Thursday, February 26, 2015

Good trends for Alaska; Annual BP Energy Outlook 2035 sees a global shift in trade patterns for energy

Alaska Contract Staffing
Eric Lidji
For Petroleum News

With oil prices at six-year lows, it can be difficult to see much optimism for Alaska.

But three trends bode well for the oil and gas sector in Alaska over the next 20 years, according to the most recent edition of the BP Energy Outlook 2035, released Feb. 17.

First, the global energy system is changing directions. Second, global oil market should return to their normal balance. Third, liquefied natural gas should become dominant.

With Alaska sitting at the edge of the Asia-Pacific market and working toward expanding LNG exports while finding a market for existing oil supplies, those trends could help.

The annual outlook is a projection of current energy trends and policies rather than a prediction of what will happen, according to BP Group Chief Economist Spencer Dale.

Rising in the west

As always, trade patterns come down to supply and demand.

The growth of unconventional oil supplies in North America, the growth in oil demand in developing economies like China and India and the flattening of demand in developing economies such as North America, are currently shifting how energy moves around the world. Simply put, oil is moving from west to east after decades of moving east to west.

Specifically, imports to Asia are expected to account for 80 percent of trade among regions by 2035, up from 60 percent today, while exports from the Middle East are expected to fall from 55 percent in 2013 to slightly less than 50 percent by 2035.

At the same time, North America should soon become a net exporter of oil. While the United States imported some 12 million barrels of oil per day in 2005 - or 60 percent of its total demand - the country is on pace to become self-sufficient by the 2030s. By 2035, China should surpass the United States as the leading consumer of liquid fuels.

While unconventional oil production in North America is expected to flatten in the coming decades, the United States and Canada are expected to remain at the forefront of the boom currently under way, even though similar resources exist in other countries.

The current “weakness” in oil markets, as BP phrased it, is largely seen as the result of unconventional oil from North America backing out imports and glutting the market.

Seeing as how these resources drove the two largest single-year increase in domestic oil production in 2013 and 2014, the glut should take several years to “work through,” according to the outlook. Eventually, the high decline rate of unconventional wells and the limited available oil resource should lead domestic tight oil production to flatten.

As it does, global demand is expected to increase. The outlook expects the demand for oil to grow by 19 million barrels per day by 2035, which is the equivalent of adding another United States to global demand. The increase will come largely from China and India.

While tight oil supplies from North America will accommodate much of the demand in the short term, the Organization of Petroleum Exporting Companies is expected to meet the rising demand toward the end of the forecast period, which could rebalance the global market to the position it held long before North American tight oil.

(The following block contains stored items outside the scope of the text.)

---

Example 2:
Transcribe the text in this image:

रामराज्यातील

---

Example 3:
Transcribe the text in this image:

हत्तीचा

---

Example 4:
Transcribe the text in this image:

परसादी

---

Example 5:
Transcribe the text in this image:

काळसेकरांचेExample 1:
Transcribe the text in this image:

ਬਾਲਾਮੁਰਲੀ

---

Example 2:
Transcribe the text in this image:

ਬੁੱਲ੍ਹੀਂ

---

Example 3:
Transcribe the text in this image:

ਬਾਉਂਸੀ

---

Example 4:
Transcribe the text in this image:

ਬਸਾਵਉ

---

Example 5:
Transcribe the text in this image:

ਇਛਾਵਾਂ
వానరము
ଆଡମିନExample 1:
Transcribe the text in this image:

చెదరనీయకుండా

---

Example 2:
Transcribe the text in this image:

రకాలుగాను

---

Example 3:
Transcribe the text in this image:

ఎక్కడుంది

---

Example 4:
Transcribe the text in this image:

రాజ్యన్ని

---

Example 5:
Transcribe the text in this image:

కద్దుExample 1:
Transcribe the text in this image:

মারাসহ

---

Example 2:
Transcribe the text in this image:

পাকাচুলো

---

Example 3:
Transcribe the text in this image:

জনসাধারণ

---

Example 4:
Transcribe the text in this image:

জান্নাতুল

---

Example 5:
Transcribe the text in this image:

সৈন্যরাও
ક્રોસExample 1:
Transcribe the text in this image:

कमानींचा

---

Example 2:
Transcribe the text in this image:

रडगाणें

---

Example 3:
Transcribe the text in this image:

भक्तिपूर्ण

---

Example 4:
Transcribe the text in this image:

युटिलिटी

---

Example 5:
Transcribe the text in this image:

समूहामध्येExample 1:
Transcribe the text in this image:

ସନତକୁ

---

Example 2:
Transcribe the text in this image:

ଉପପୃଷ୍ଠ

Of the three fossil fuels, natural gas is expected to grow the most by 2035.

While coal has been the fastest growing fossil fuel in recent years, it is expected to become the slowest over the next 20 years as Chinese demand moderates, more policies aim to reduce carbon dioxide emissions and plentiful gas supplies ease conversion.

The outlook expects demand for gas to increase 1.9 percent each year through 2035 with about half being met by increased production from Russia, the Middle East and shale gas.

What is more relevant for Alaska is an expected change in the way natural gas moves.

As part of the changing movement of global energy supplies, the Asia-Pacific is expected to overtake Europe as the leading region for natural gas imports by the early 2020s and growing shale gas production will turn North American from an importer to an exporter.

The “overwhelming majority” of this increasing trade will come in the form of LNG, according to the outlook, which expects 8 percent growth per year through 2020. More tellingly, the outlook expects LNG to overtake pipelines by 2035 - a first in history.

Such a shift would impact gas pricing, as well as the geography of supply and demand.

Of that growth, about half should come over the next five years, as projects currently in the works come into operation. The rest should come between 2025 and 2035.

Given that LNG tankers are more mobile than pipelines, and therefore able to respond to price signals more quickly, an increase in LNG supplies would have the effect of integrating the global natural gas market, which is currently constrained by region.

While LNG is unlikely to create a “global gas price,” according to the outlook, it could cause gas prices around the world to move up and down in unison, with the differences between regions reflecting transportation costs rather than regional issues of supply and demand.